Narasimhachar Prativadi, 22, Getzville, New York: Vegetarianism gives us a deeper appreciation for all life forms. It allows us to see that every form of life has value. A meat eater's diet calls for the slaughter of several animals per day. Since the slaughter is done so often, the meat eater no longer feels the value of the animal's life. These types of thoughts breed superiority of humans over other forms of life. It makes it okay for us to destroy life for our own comfort and lifestyle. A vegetarian diet makes us realize that Sri Rama (God) is in everything. Vegetarians eat plants because they lack central nervous systems. Eating plants causes less harm than eating animals. We should live our lives doing the least amount of harm to the planet and the beings around us.

Vegetarianism reduces the amount of negative karma we accumulate during a lifetime. Every time we slaughter an animal for meat, we are responsible for the suffering and pain that it went through. This type of karmic baggage makes it very difficult for us to progress on the spiritual path. If the spiritual path can be described as a huge mountain that you have to climb, eating meat is equivalent to carrying a heavy sack on your back as you climb the mountain. It is contrary to the path of spirituality.

In general, vegetarians live longer and are known to have fewer chronic illnesses. Health-care costs throughout the world have been growing exponentially. Vegetarian diets can help offset medical costs by reducing the amount of medical attention we need.

Palak Malik, 16, New Delhi: Vegetarianism existed as a custom in the days of yore among certain Hindu and Buddhist sects. It is sattvic food advocated by the rishis and munis of the ancient times, whereas nonvegetarian food is a product of violence as the animal is killed and cooked for eating purposes. The animal at the time of death has feelings of anger, or may fear death, which on consuming them as food are transferred not only to the human body but the human mind and soul as well.

Our ancient scriptures say, "What you eat, so you become." Just by giving a thought to the quote one can realize what is going to be the fate of the vast majority of people who are eating nonvegetarian food just for taste when so many fresh fruits and vegetables are available in plenty.

By eating nonvegetarian food, people are becoming more and more violent and aggressive, and they pose a serious threat to the existence of a peaceful world. At the same time they are inviting diseases like high blood pressure, tension and other psychological problems.

Tejal Shah, 19, New Brunswick, New Jersey: Drugs and alcohol have already exhibited extreme mental affects on individuals, leading some to depression, yet scientists have not researched adequately the effects of diet on mental health. Hinduism here is several steps ahead, as its philosophy stated in Hindu Rites and Rituals tells us, "Since Vedic times the rishis meditated and computed the effects of diet on man's thoughts, his higher consciousness and his spirit. They delved deep to fathom the mechanisms of his behavior with himself, with those around him, with his environment and the divine. Gleaning the empirical truths, they prescribed holistic injunctions of diet purity to edify his body, mind and spirit."

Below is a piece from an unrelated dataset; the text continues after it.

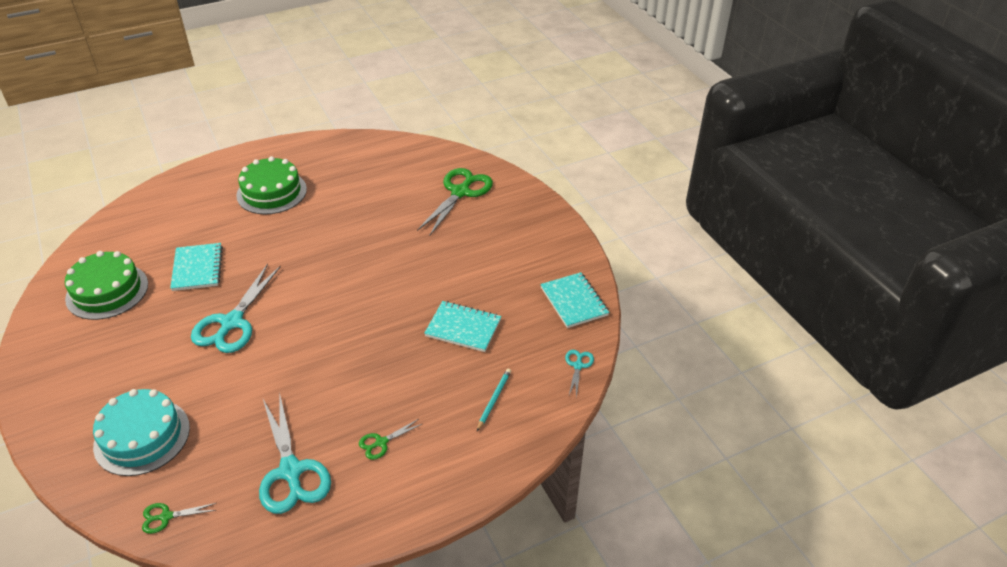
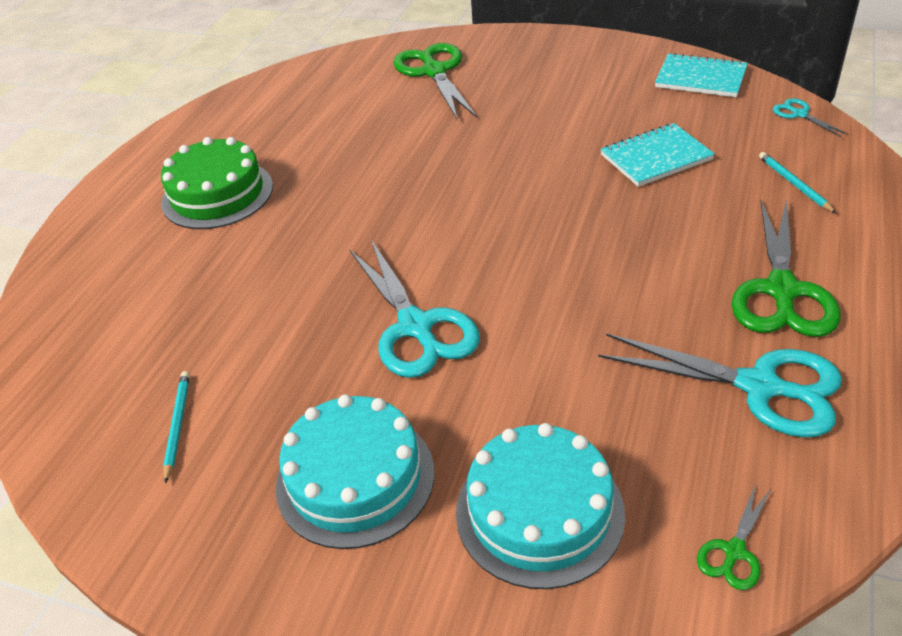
camera: 40 degrees left, 0 degrees up
(107, 291) = (177, 425): green cake -> turquoise pencil
(118, 365) = (355, 478): none -> turquoise cake
(198, 268) = (264, 315): turquoise notebook -> none
(381, 442) = (781, 290): green scissors -> green scissors, size x2.15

Hindu scripture places food into three categories: tamasic, rajasic and sattvic, in accordance with the kinds of effects it has on an individual's body, mind and spirit. The tamasic category includes meat and is attributed to a state of darkness, ignorance, lethargy and inactivity. The scripture elaborates, "A diet of animal flesh stimulates the senses, inciting the baser instincts in man. He is more prone to bursts of anger, hate and violence. The calming, sattvic temperament accruing from a vegetarian diet is reflected in animals. Herbivores are docile, whereas carnivores are aggressive and violent." At the same time, a nonvegetarian diet teaches no pity and care for animals, leading to their ill treatment, sometimes even when they are not being eaten.